• _EXERCISE_
Leave the pictures out and reproduce all the entries word for word.

Stored data entries
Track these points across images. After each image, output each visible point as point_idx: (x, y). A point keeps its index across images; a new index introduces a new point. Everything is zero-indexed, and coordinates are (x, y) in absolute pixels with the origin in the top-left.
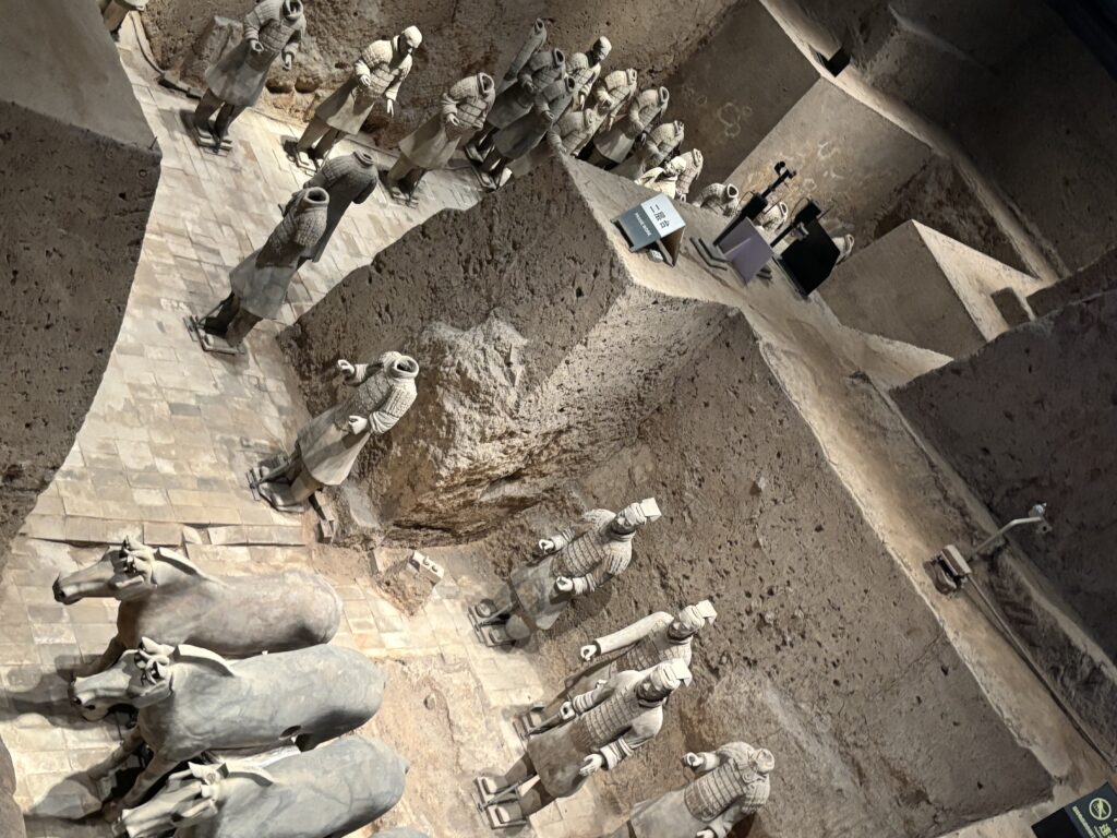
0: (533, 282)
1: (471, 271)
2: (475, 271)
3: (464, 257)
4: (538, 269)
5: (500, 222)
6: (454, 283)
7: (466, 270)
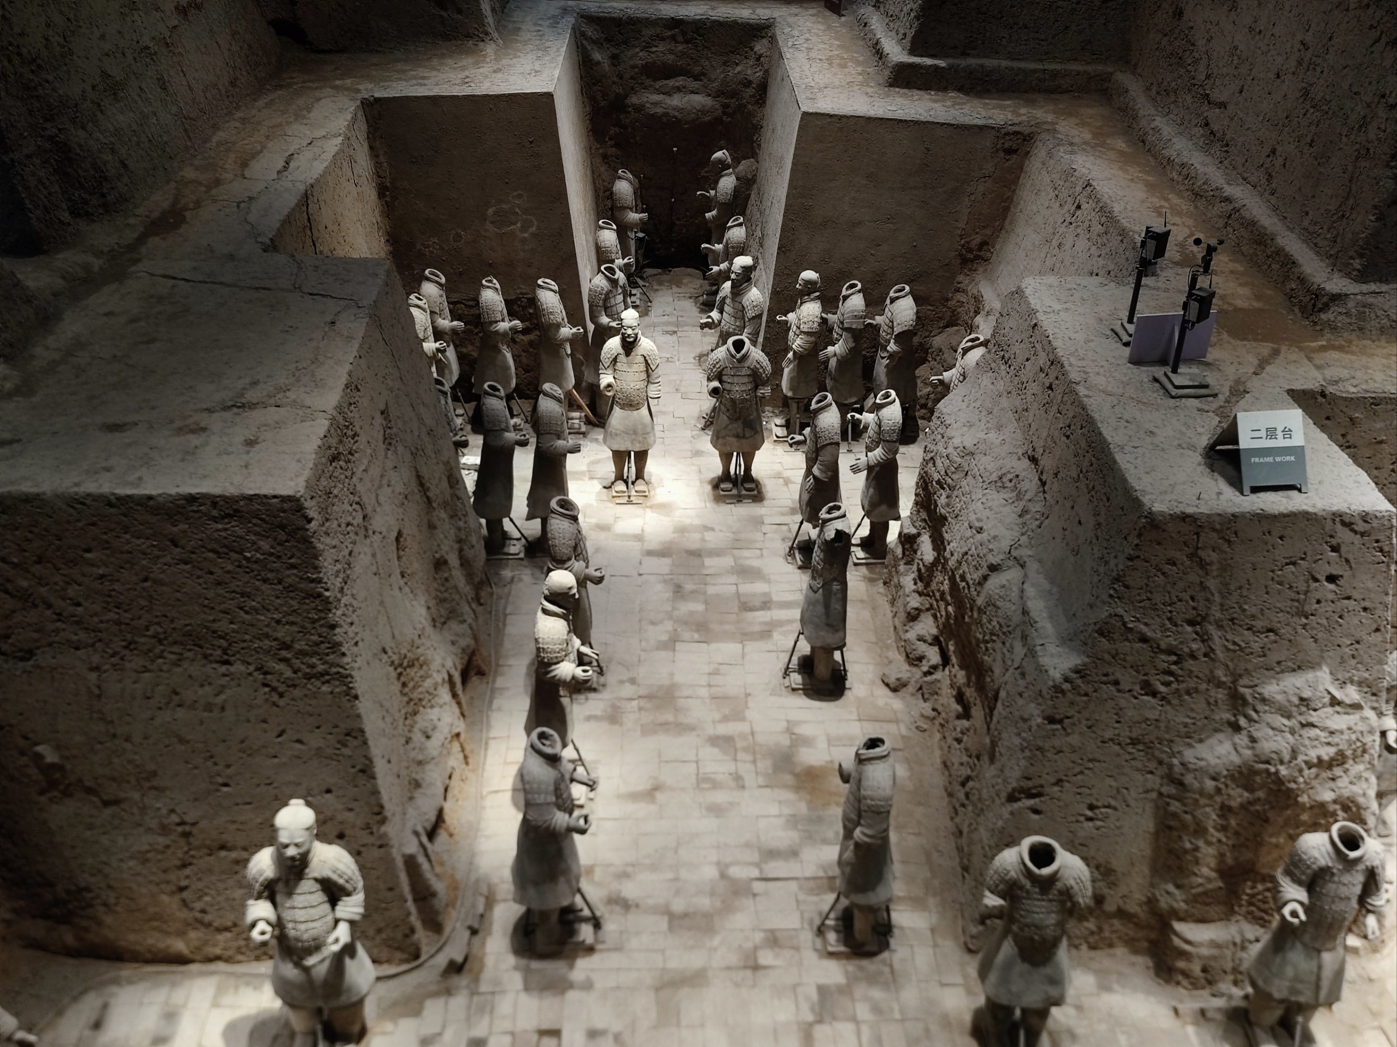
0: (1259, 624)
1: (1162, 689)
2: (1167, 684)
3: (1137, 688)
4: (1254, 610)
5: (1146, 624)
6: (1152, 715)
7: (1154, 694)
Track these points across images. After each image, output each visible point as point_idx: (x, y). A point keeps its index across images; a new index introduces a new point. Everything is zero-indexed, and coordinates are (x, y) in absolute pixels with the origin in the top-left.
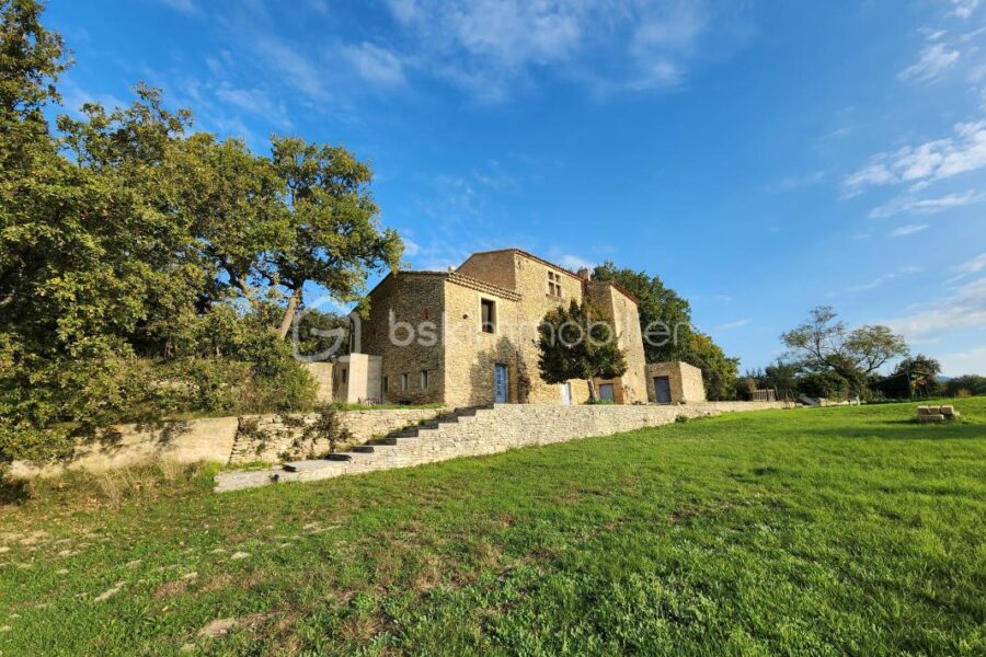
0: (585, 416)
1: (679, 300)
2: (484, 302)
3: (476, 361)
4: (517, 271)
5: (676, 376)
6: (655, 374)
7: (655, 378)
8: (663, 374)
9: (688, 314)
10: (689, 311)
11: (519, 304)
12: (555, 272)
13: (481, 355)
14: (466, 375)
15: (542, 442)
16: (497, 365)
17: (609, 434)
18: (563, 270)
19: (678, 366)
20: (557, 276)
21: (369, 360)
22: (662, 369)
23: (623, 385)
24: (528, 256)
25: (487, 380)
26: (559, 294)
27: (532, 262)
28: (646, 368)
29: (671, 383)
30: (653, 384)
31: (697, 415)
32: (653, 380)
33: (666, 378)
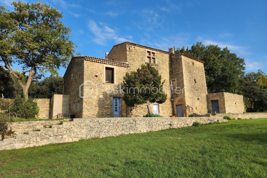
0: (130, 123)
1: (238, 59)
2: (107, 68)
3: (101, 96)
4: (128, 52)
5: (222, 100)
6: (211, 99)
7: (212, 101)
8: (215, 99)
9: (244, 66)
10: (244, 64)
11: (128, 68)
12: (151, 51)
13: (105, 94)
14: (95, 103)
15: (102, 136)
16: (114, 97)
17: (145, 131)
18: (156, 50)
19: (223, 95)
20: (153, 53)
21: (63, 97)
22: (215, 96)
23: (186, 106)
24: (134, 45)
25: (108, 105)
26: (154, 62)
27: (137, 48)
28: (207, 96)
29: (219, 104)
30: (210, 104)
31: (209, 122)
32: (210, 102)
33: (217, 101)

• _WORKED SOLUTION_
Track these points across images. After each image, output each visible point as point_idx: (x, y). A point keeps its index across images; a new index introduces a new point. Everything is zero-indexed, and coordinates are (x, y) in absolute pixels with the origin in the top-left.
0: (533, 282)
1: (471, 271)
2: (475, 271)
3: (464, 257)
4: (538, 269)
5: (500, 222)
6: (454, 283)
7: (466, 270)
0: (1259, 624)
1: (1162, 689)
2: (1167, 684)
3: (1137, 688)
4: (1254, 610)
5: (1146, 624)
6: (1152, 715)
7: (1154, 694)
Track these points across images. After each image, output each visible point as point_idx: (x, y). A point keeps its index across images; a new index introduces a new point. Everything is zero-indexed, and coordinates are (x, y) in absolute pixels with the origin in the top-left.
0: (585, 416)
1: (679, 300)
2: (484, 302)
3: (476, 361)
4: (517, 271)
5: (676, 376)
6: (655, 374)
7: (655, 378)
8: (663, 374)
9: (688, 314)
10: (689, 311)
11: (519, 304)
12: (555, 272)
13: (481, 355)
14: (466, 375)
15: (542, 442)
16: (497, 365)
17: (609, 434)
18: (563, 270)
19: (678, 366)
20: (557, 276)
21: (369, 360)
22: (662, 369)
23: (623, 385)
24: (528, 256)
25: (487, 380)
26: (559, 294)
27: (532, 262)
28: (646, 368)
29: (671, 383)
30: (653, 384)
31: (697, 415)
32: (653, 380)
33: (666, 378)
0: (130, 123)
1: (238, 59)
2: (107, 68)
3: (101, 96)
4: (128, 52)
5: (222, 100)
6: (211, 99)
7: (212, 101)
8: (215, 99)
9: (244, 66)
10: (244, 64)
11: (128, 68)
12: (151, 51)
13: (105, 94)
14: (95, 103)
15: (102, 136)
16: (114, 97)
17: (145, 131)
18: (156, 50)
19: (223, 95)
20: (153, 53)
21: (63, 97)
22: (215, 96)
23: (186, 106)
24: (134, 45)
25: (108, 105)
26: (154, 62)
27: (137, 48)
28: (207, 96)
29: (219, 104)
30: (210, 104)
31: (209, 122)
32: (210, 102)
33: (217, 101)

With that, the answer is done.